The appellant, Nelson Mphathalatse Tladi, was charged with two counts of rape in the Thabamoopo Regional Court, Limpopo. The complainant was involved in an extramarital relationship with the appellant's younger brother, Michael. On 15 January 2005, she arranged to meet Michael at the appellant's hostel room to retrieve her handbag. When she arrived, the appellant informed her that Michael was coming. The appellant left and returned late, offering to let her sleep in his room. While she slept, the appellant returned, locked the door, throttled her, threatened her with scissors, overpowered her, and raped her. She screamed for help, and after the appellant left, she ran to neighboring rooms where two women, including Ms Koma, provided refuge. She reported the rape the next day. The appellant pleaded that the sexual intercourse was consensual. He was convicted on both counts and sentenced to life imprisonment. His appeal to the High Court was dismissed.
1. The appeal against the conviction on count 1 is dismissed. 2. The appeal against the conviction on count 2 is upheld and the conviction is set aside. 3. The appeal against the sentence of life imprisonment is upheld. The sentence is set aside and replaced with a sentence of 20 years' imprisonment.
Repeated acts of penetration cannot, without more, be equated with repeated and separate acts of rape. Where acts of sexual intercourse are closely connected in terms of time and place, and there is no evidence of an appreciable interruption or renewed criminal intent between the acts, they constitute a single continuing course of conduct amounting to one offence of rape rather than multiple separate offences. Each case must be determined on its own facts, but as a general rule, the more closely connected the acts of penetration are in time and place, the less likely a court will find that separate rapes have occurred. The prescribed minimum sentence under the Criminal Law Amendment Act 105 of 1997 must correspond to the actual convictions upheld.
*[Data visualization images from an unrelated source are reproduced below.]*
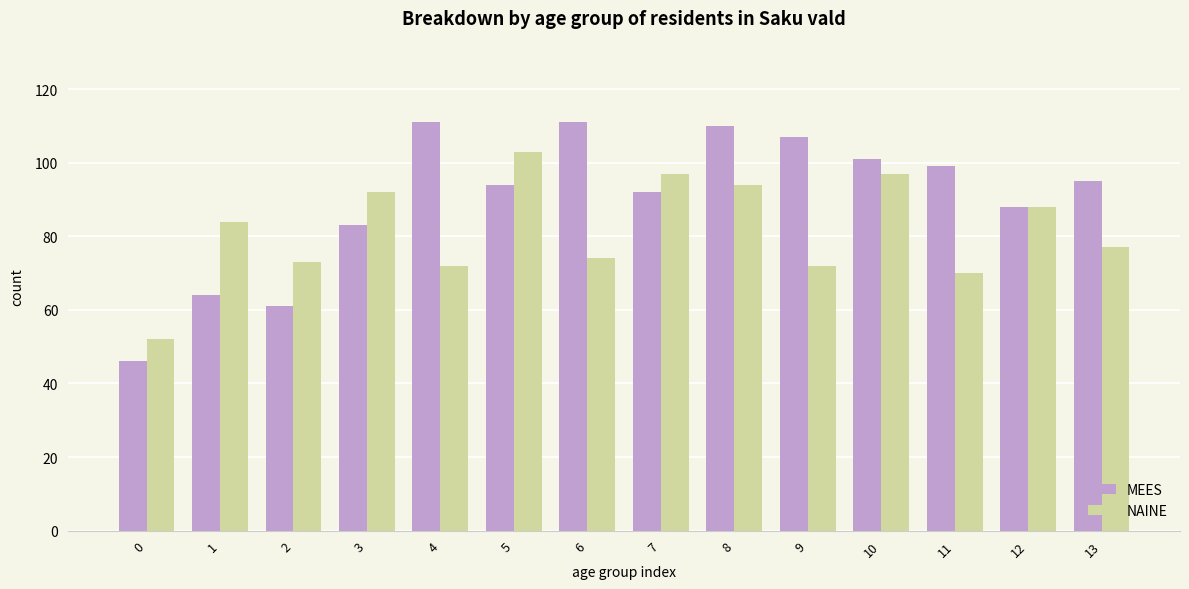

At which label is NAINE closest to 77?

13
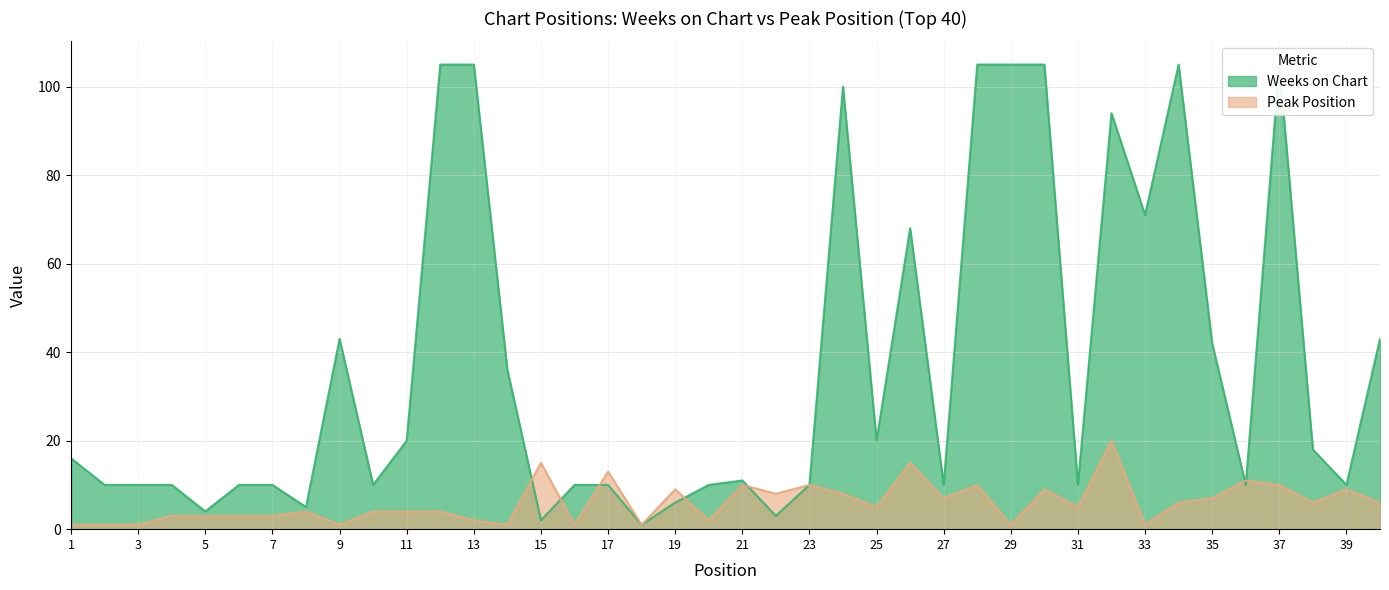

Which series ends up on top after the final intersection of Peak Position and Weeks on Chart?

Weeks on Chart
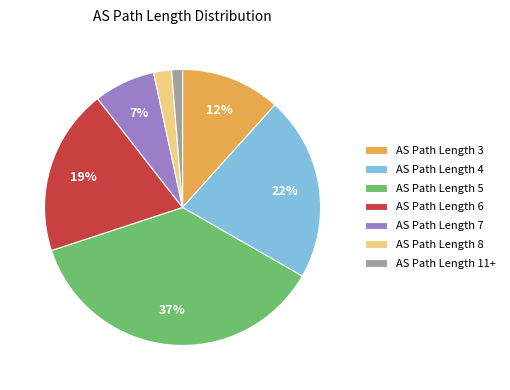

Rank the categories by value from highest to lowest.

AS Path Length 5, AS Path Length 4, AS Path Length 6, AS Path Length 3, AS Path Length 7, AS Path Length 8, AS Path Length 11+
The court referenced the principle from S v Blaauw that where an accused has ejaculated and withdrawn his penis from the victim, and then penetrates her again thereafter, it should be inferred that he has formed the intent to rape her again, constituting a separate offence, even if the second rape takes place soon after the first and at the same place. This suggests that ejaculation and withdrawal followed by renewed penetration would constitute evidence of a second separate rape. The court also noted that while the complainant described her injuries as not very visible, this apparent contradiction with observations by Ms Koma and the medical doctor was insignificant when viewed in proper context, and any inference that the independent witness conspired with the complainant to fake trauma would be farfetched.
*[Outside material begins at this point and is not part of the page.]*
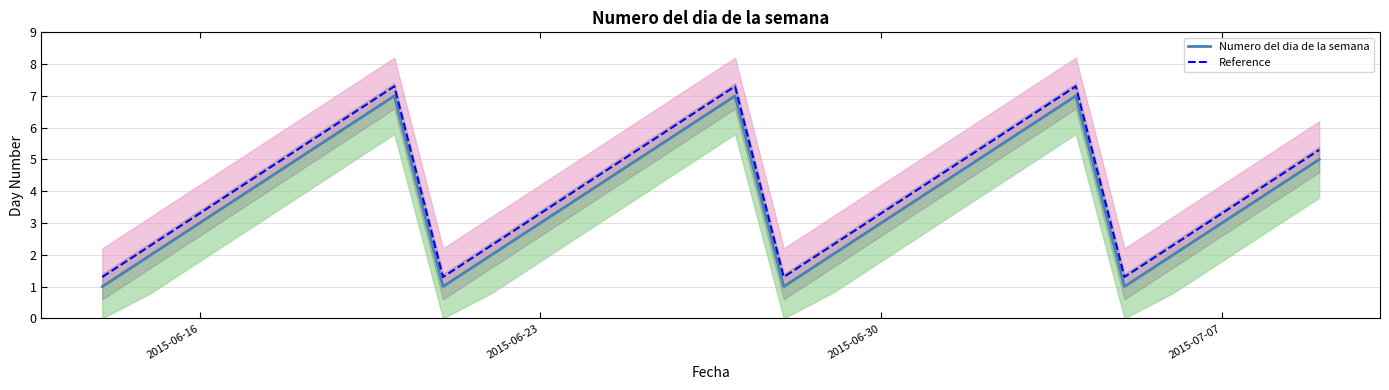

What is the minimum value for Reference?

1.3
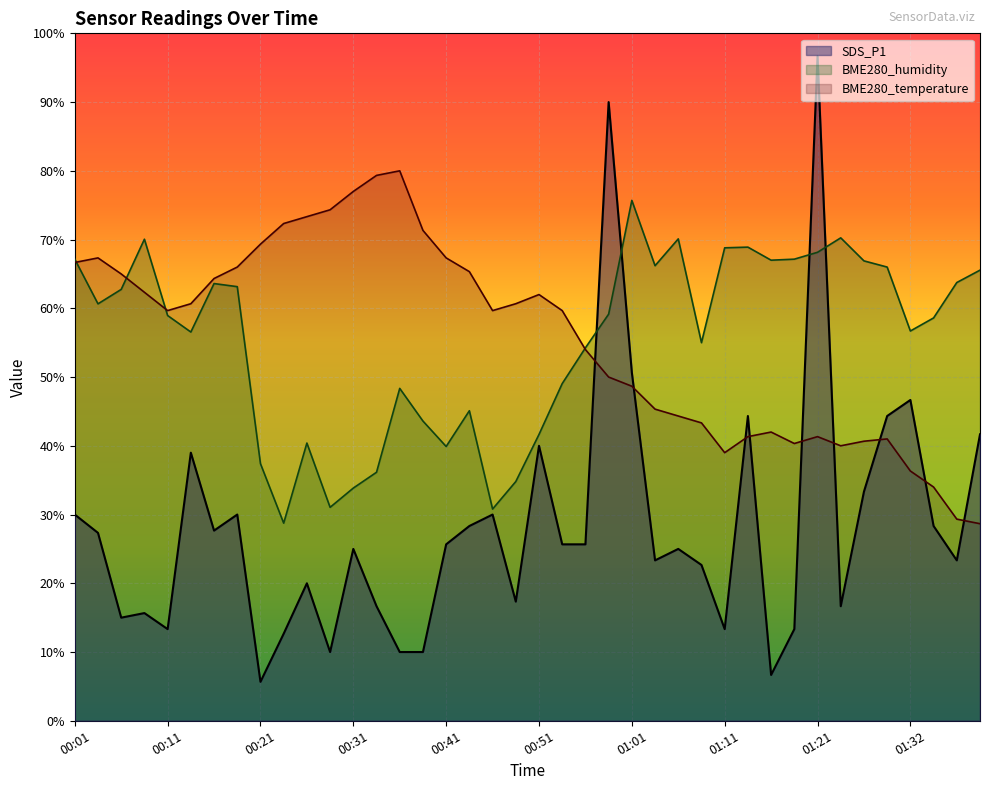

What is the label of the 18th point from the right?

00:56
This case is significant in South African criminal law for clarifying the distinction between multiple acts of penetration during a single rape incident and separate acts of rape. It established that mere repeated acts of penetration without sufficient interruption or renewed intent do not constitute separate offences. The case also illustrates the proper application of prescribed minimum sentences under the Criminal Law Amendment Act 105 of 1997, particularly the distinction between Part I and Part III of Schedule 2, and the requirement that the sentence must correspond to the number and nature of convictions proved.